Project: Supporting Self-Reliance, Social Assistance, and COVID-19 Protection Among Vulnerable Female-Headed Syrian Refugee Households in Southern Turkey
Facilitated by RPI and implemented on-site by refugee-led partner Kids Paradise
Giving Partner(s): Generously supported by the New England International Donors Giving Circle on Refugees (2019 Grant) and other giving partners
Project Need: Turkey hosts the largest share of the world’s refugee population, including 3.6 million Syrians. Single refugee mothers and widows displaced from war-torn Syria to southeastern Turkey are struggling to transition from poverty to self-reliance. Many women risk being evicted from their housing and seeing their children struggle with chronic under-nutrition, which affects 24% of Syrian children under 5. On average, widows earn a mere $160 per month. As of 2019, just 8% of Syrian women in Hatay were working informally or formally.

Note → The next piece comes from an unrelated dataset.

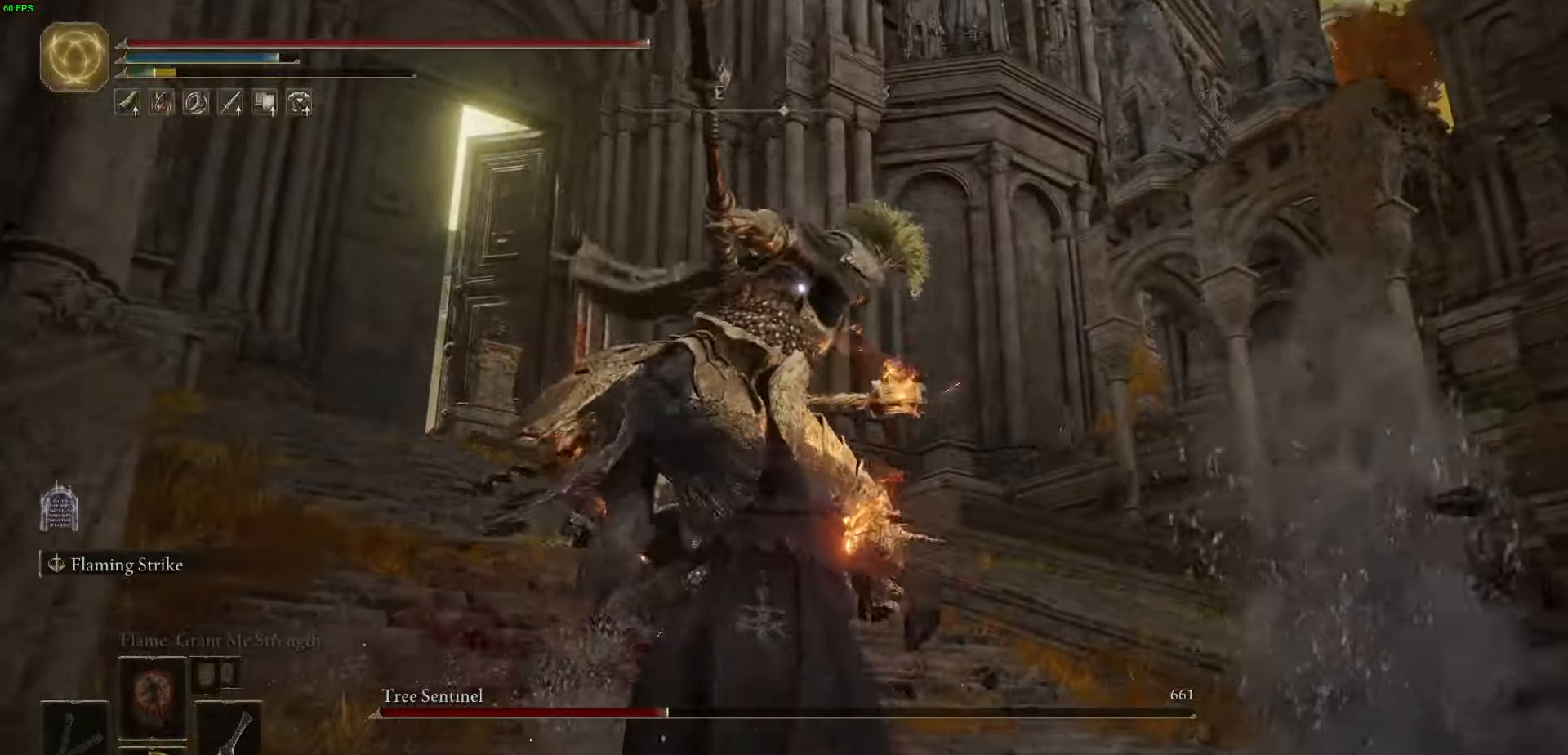
{"buttons": [], "left_stick": "up", "right_stick": "center", "events": [[333, "R2", "down"], [466, "R2", "up"]]}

In 2016, Turkey passed a landmark work permit regulation permitting Syrians with temporary protection status to access formal employment. Yet, up to 92% of Syrian women remain unaware of this regulation and how to access related services. Others lack working knowledge of the Turkish language, relevant vocational skills, or access to interim social support for mental health, childcare, and emergency cash needs. Turkey has one of the highest numbers of confirmed Coronavirus cases in the world. Yet, 32% of Syrian refugees struggle to afford hygiene items to protect themselves, and thereby their Turkish neighbors, from COVID-19. (Data Source: UN Women, Doctors without Borders, JHU).

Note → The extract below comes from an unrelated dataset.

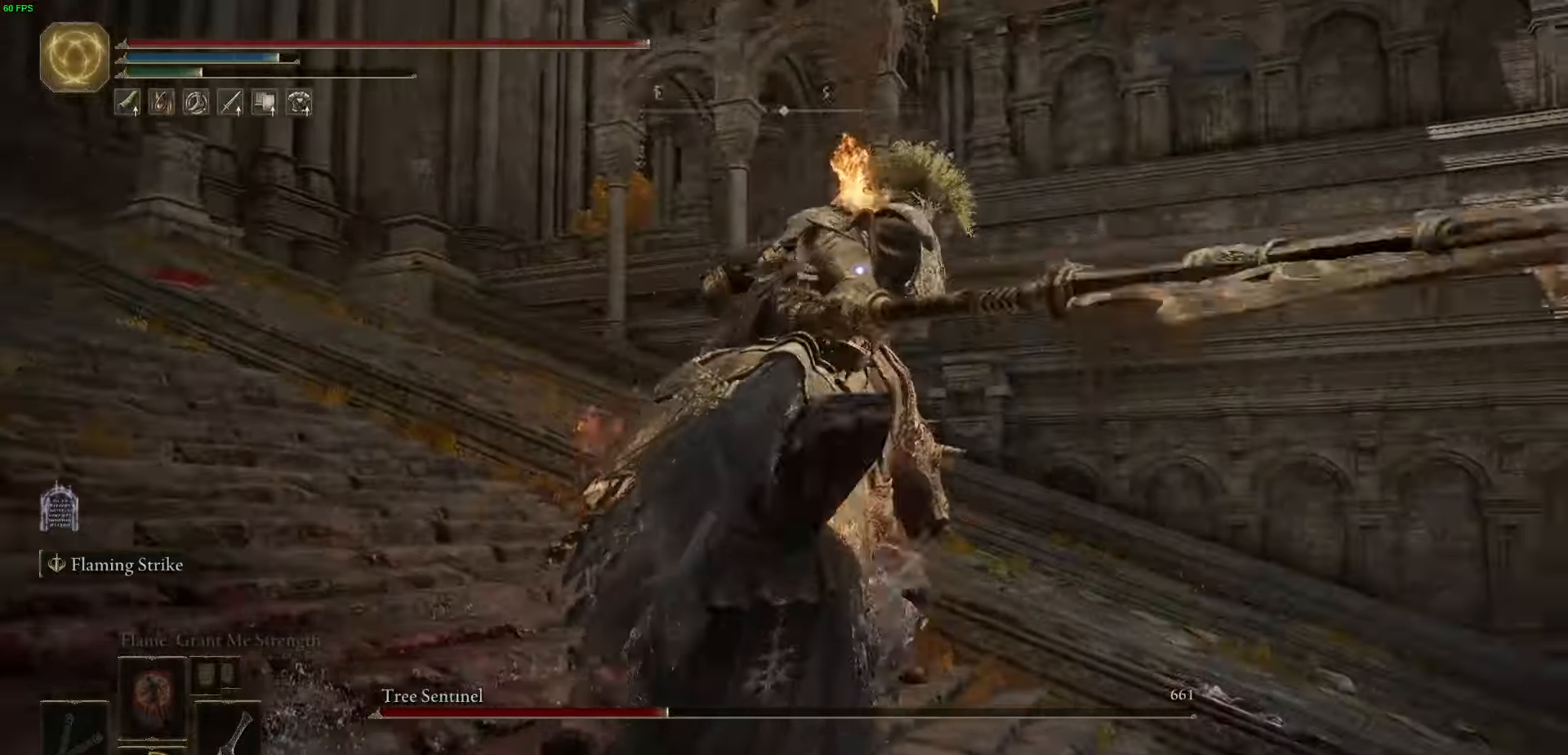
{"buttons": [], "left_stick": "up", "right_stick": "center", "events": []}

Project Summary: This project is empowering some of the most vulnerable Syrian refugees in southeastern Turkey. These inspiring women are the main breadwinners for their children in urban Antakya, Hatay. Through a combination of skills and language training, in-kind grants, marketing, and networking support with local businesses, this project supports women to earn a dignified living. As the partial lockdown in response to COVID-19 reduces new employment options outside the home, women are being trained in home-based livelihoods, while receiving knowledge on work permit regulations and the national employment agency (ISKUR) to support future job-seeking. Trainees and their children have access to group psychosocial support sessions and individual mental health sessions when needed. Women are learning how to access government resources (e-Devlet, MoFLS), national cash assistance programs (ESSN, CCTE), and updated civil documentation (Kimlik registered in area of employment, Kimlik for newborns). To date, 186 women and children have participated in these core activities and up to 214 children have benefited indirectly.

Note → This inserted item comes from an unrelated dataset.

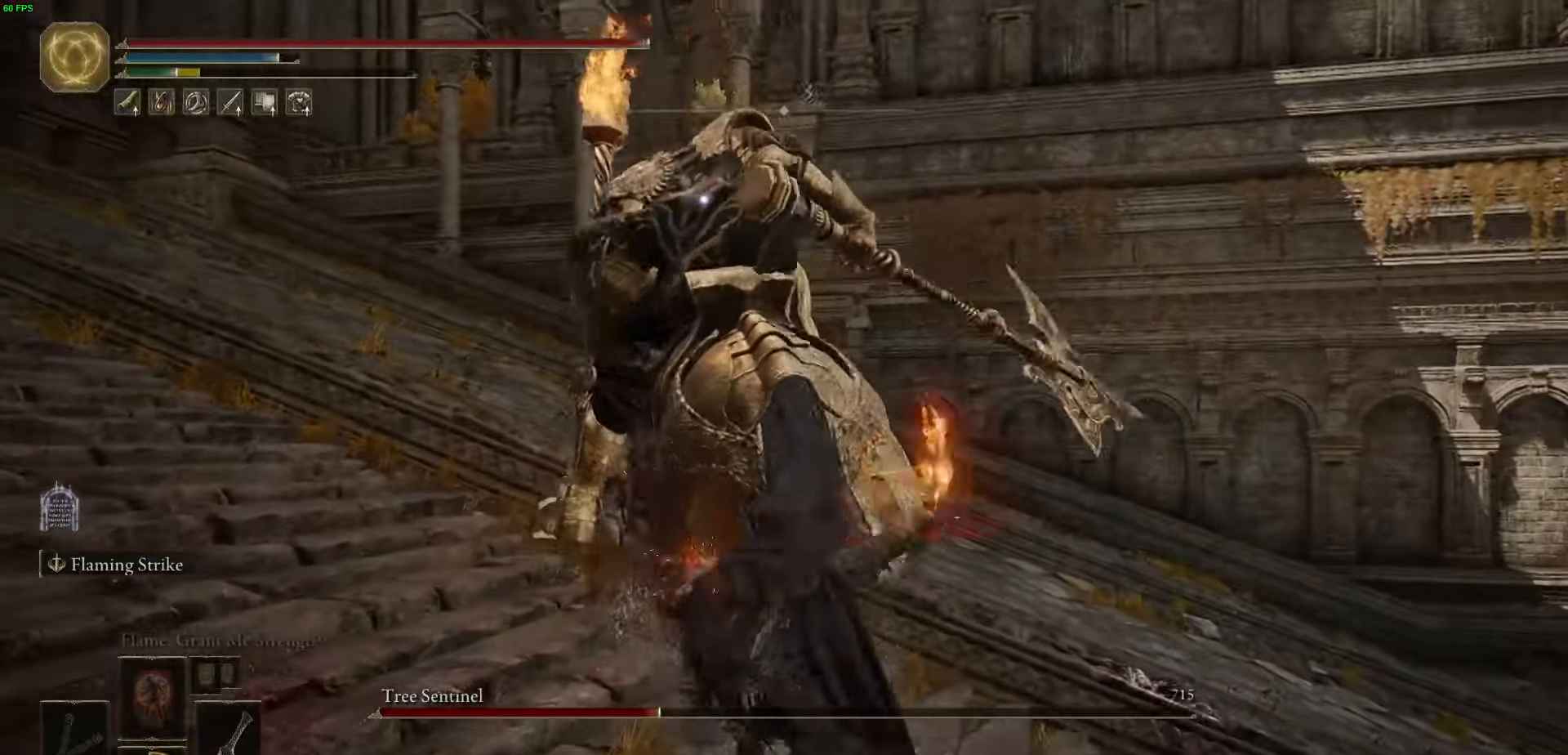
{"buttons": [], "left_stick": "up", "right_stick": "center", "events": []}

To support community protection from COVID-19, the project is distributing free soap produced by trainees and hygiene information in Arabic to 4,000 to 5,000 refugees living in some of the most substandard conditions in Reyhanli and Antakya. In this phase, trainees will be screened for COVID-19 symptoms, observe social distancing, and receive emergency stipends, local face masks and gloves. In the future, we hope to invite U.S. and European fashion brands to encourage the formal recruitment and protection of Syrian refugees in their Turkish supply chains with the support of our local partners.